Leadership and Mr John Howard
A concern has arisen that Mr. John Howard, the Prime Minister, has been distancing himself too much from the decisions of his government and has not been prepared to show adequate leadership on important issues. In general he appears to have been over-concerned to limit his public interventions to those that are politically correct or that are likely to show him in a favourable light.
That this should be so is unfortunate. As Prime Minister Mr. Howard is not in the position of an independent chairman. As the head of government he is expected to take a leadership position on important issues. He is not entitled to the luxury of seeking to be above the fray, or of making easy statesman-like speeches on uncontroversial topics whilst standing back from the more important, but often controversial or even unpopular, issues that face his government.
Over the last three years especially, Mr. Howard has been able to develop an image of decency. But the pursuit of this image, at the cost of not prosecuting or supporting appropriate measures, may ultimately be perceived as involving a dereliction of duty.
Recent examples of this approach are seen in regard to tax reform and waterfront reform. Both government proposals in these areas are very controversial. For example, the tax reform package that was the most important policy debated in the 1998 Federal election is generally understood to have many unsatisfactory features, and it has generated intense and partisan debate. Mr. Howard hence chose to let his Treasurer, Mr. Peter Costello, bear the responsibility for the tax package; and likewise he has let his Cabinet colleague, Mr. Peter Reith, bear the brunt of expected criticisms of new waterfront policies.
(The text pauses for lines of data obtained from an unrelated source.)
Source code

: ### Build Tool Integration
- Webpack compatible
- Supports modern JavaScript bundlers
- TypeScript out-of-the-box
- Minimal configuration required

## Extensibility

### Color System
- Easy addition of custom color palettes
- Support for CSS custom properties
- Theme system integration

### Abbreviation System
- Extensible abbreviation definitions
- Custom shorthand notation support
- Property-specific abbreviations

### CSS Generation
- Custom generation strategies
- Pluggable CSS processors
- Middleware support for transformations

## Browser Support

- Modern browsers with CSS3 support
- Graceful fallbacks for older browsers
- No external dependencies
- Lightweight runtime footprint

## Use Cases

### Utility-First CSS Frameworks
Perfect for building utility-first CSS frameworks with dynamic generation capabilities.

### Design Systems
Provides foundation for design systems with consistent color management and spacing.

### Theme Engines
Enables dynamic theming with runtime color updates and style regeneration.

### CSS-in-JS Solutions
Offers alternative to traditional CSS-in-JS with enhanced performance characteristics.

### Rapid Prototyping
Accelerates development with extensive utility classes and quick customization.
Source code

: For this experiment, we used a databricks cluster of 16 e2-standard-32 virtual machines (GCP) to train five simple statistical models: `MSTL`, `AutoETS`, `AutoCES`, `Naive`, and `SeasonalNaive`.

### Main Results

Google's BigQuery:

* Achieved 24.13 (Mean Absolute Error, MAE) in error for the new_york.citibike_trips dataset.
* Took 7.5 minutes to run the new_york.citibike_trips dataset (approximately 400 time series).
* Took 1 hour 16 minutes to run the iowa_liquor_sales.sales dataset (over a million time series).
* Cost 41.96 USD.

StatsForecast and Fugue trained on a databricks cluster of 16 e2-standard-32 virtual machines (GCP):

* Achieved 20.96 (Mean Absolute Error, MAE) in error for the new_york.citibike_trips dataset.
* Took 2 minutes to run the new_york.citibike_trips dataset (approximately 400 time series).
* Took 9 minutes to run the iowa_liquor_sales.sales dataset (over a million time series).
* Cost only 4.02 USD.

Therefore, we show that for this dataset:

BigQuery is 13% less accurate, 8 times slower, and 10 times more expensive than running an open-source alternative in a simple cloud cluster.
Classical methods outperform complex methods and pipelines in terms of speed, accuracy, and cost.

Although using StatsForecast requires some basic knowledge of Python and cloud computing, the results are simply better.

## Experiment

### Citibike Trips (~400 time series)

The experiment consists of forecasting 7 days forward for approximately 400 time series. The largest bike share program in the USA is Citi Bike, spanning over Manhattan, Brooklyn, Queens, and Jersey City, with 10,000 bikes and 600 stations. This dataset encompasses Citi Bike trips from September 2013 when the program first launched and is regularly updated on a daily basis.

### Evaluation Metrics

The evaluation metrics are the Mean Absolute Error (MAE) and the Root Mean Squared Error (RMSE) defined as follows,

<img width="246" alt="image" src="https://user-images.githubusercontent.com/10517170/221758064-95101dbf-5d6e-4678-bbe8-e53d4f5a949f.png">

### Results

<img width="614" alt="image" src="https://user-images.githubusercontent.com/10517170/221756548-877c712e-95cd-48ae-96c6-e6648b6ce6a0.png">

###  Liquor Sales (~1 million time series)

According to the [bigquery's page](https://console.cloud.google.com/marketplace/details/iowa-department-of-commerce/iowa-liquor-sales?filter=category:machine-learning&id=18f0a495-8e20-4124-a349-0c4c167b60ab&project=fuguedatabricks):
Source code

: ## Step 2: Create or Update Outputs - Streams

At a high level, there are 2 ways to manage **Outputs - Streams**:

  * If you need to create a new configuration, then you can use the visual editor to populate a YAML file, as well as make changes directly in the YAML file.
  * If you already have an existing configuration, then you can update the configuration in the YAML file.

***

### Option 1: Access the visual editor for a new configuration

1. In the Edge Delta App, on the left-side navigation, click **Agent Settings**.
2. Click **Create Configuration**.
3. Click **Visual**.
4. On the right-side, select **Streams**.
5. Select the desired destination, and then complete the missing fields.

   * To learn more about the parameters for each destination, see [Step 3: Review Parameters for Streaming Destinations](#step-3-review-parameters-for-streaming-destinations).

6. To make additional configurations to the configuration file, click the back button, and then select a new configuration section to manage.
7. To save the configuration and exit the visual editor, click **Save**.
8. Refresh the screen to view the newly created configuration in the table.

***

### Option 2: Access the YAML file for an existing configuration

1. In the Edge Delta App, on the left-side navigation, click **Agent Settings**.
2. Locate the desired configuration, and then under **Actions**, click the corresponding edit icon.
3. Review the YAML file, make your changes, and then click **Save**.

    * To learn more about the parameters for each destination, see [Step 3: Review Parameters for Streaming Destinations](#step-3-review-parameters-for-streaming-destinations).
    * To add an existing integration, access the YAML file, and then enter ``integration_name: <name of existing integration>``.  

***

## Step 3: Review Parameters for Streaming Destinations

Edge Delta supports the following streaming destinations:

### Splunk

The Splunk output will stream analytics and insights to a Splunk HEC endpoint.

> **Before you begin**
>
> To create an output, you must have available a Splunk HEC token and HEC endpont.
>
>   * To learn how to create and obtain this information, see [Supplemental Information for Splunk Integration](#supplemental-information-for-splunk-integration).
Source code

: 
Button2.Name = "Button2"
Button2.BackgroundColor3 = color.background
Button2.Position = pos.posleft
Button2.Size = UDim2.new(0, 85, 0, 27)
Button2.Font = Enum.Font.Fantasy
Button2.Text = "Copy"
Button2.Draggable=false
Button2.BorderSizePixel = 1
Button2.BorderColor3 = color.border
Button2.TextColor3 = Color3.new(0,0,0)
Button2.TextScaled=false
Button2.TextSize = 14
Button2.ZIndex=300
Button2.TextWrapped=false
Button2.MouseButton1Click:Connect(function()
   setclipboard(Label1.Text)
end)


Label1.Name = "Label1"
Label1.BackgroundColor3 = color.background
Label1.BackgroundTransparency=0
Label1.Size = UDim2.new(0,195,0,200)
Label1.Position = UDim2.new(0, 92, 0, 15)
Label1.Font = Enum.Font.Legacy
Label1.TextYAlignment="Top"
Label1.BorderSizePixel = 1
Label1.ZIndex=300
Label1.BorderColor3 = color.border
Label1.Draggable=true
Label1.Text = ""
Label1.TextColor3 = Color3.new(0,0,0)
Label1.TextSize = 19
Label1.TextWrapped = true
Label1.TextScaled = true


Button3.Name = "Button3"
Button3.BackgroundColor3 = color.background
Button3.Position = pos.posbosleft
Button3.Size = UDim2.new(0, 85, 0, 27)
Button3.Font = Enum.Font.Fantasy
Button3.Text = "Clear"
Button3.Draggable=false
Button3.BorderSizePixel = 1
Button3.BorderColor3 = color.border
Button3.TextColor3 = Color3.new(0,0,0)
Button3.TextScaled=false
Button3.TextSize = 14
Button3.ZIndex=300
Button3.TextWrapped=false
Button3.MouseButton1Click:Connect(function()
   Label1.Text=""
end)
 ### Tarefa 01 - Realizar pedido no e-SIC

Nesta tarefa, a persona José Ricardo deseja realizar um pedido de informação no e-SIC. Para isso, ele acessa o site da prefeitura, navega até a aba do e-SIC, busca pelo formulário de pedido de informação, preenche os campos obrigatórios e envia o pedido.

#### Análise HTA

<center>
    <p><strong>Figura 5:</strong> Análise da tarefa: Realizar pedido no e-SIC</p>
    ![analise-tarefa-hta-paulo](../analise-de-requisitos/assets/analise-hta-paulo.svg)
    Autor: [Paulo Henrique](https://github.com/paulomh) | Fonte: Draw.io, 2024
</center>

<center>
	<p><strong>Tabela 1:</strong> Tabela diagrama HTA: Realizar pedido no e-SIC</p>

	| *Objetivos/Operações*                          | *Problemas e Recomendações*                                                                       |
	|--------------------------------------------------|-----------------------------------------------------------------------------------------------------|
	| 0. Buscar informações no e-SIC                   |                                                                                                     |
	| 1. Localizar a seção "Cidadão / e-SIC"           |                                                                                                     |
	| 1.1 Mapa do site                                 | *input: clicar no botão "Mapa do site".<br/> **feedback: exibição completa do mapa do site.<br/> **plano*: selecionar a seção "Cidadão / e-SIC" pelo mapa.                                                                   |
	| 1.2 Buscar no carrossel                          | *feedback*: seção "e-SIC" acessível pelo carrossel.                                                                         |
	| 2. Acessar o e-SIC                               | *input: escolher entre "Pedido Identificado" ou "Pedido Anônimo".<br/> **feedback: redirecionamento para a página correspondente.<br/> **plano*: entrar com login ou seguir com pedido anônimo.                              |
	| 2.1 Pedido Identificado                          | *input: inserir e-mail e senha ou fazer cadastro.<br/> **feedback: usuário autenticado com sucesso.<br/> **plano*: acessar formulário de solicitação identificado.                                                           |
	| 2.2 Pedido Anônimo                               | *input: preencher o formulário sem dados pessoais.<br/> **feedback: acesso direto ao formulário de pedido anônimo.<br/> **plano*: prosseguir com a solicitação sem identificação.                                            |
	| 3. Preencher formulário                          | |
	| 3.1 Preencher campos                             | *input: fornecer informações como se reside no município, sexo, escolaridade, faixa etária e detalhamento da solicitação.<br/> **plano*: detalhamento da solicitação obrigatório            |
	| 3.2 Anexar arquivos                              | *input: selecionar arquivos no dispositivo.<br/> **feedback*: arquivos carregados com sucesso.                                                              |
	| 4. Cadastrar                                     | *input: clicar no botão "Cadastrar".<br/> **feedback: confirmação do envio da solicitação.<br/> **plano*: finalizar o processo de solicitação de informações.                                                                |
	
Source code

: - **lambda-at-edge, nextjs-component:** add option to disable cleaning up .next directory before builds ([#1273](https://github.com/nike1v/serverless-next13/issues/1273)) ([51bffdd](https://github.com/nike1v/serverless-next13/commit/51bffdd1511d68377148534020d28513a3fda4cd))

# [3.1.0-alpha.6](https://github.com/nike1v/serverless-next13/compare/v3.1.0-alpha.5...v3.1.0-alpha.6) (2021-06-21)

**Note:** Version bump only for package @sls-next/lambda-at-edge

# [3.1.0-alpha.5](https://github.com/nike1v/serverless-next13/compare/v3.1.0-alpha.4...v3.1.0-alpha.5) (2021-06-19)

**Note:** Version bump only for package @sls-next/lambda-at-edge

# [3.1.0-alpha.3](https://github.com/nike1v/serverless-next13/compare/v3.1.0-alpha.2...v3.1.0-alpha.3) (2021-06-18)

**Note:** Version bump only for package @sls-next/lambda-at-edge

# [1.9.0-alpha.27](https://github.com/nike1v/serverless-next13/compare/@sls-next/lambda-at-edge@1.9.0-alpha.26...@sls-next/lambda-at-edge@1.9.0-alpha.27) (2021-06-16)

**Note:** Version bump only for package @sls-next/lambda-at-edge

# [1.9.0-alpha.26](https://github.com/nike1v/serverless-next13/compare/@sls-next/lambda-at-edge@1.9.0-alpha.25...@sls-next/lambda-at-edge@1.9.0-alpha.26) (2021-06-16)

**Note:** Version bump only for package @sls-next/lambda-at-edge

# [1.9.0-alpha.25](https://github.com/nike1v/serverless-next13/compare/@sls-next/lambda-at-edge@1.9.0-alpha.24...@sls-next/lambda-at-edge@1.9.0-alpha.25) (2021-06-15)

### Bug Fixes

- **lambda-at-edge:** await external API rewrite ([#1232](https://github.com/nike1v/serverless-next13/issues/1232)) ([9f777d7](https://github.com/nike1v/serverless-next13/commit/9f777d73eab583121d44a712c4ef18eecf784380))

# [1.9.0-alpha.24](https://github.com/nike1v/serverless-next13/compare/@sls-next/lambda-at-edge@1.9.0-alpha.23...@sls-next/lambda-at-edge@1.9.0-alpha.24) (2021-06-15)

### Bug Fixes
Mr Howard and the Republican Debate
A perceived further example of lack of leadership by Mr. Howard relates to proposals for an Australian republic.
On the one hand, Mr. Howard has made it plain that personally he favours the retention of the constitutional monarchy. In this he has been moved by the fact that the current system operates satisfactorily and has no serious disadvantages, whereas the nature and consequences of a republic would be problematic. These views are shared by many other Australians, and it is by no means clear that proponents of a republic would be successful in a referendum, whether now or in the immediate future. What views may prevail in the more distant future it is not easy to tell.
But on the other hand, Mr. Howard has indicated that he personally will not take a leadership role in public discussion and debate leading up to the expected referendum on a republic later this year. Rather he will maintain his own personal position, but will not actively support his view that a constitutional monarchy should be retained. In this he must be contrasted with Mr. Kim Beazley, the Leader of the Opposition, who is taking a strongly pro-republic position (not unexpectedly, in view of the anti-British or anti-establishment attitudes of so many of his party). Likewise Mr. Howard must be contrasted with those members of the Liberal Party who, perceiving a degree of movement of public opinion towards a republic, have been anxious to identify themselves publicly with what they have thought to be a winning cause (although their enthusiasm has recently in many cases been diminished by subsequent predictions that the referendum will not in fact be carried).
In contrast, Mr. Howard has indicated that he will campaign actively in favour of a second referendum issue, for the replacement of the preamble to the Constitution Act by a new preamble that will recognise the pre-1788 presence by Aboriginals in Australia.
Why will Mr. Howard campaign in favour of this "politically-correct" issue, whilst standing back from the more important but controversial republic issue? This quesion raises issues of general importance. Mr Howard must not neglect his public duties for the sake of personal prestige.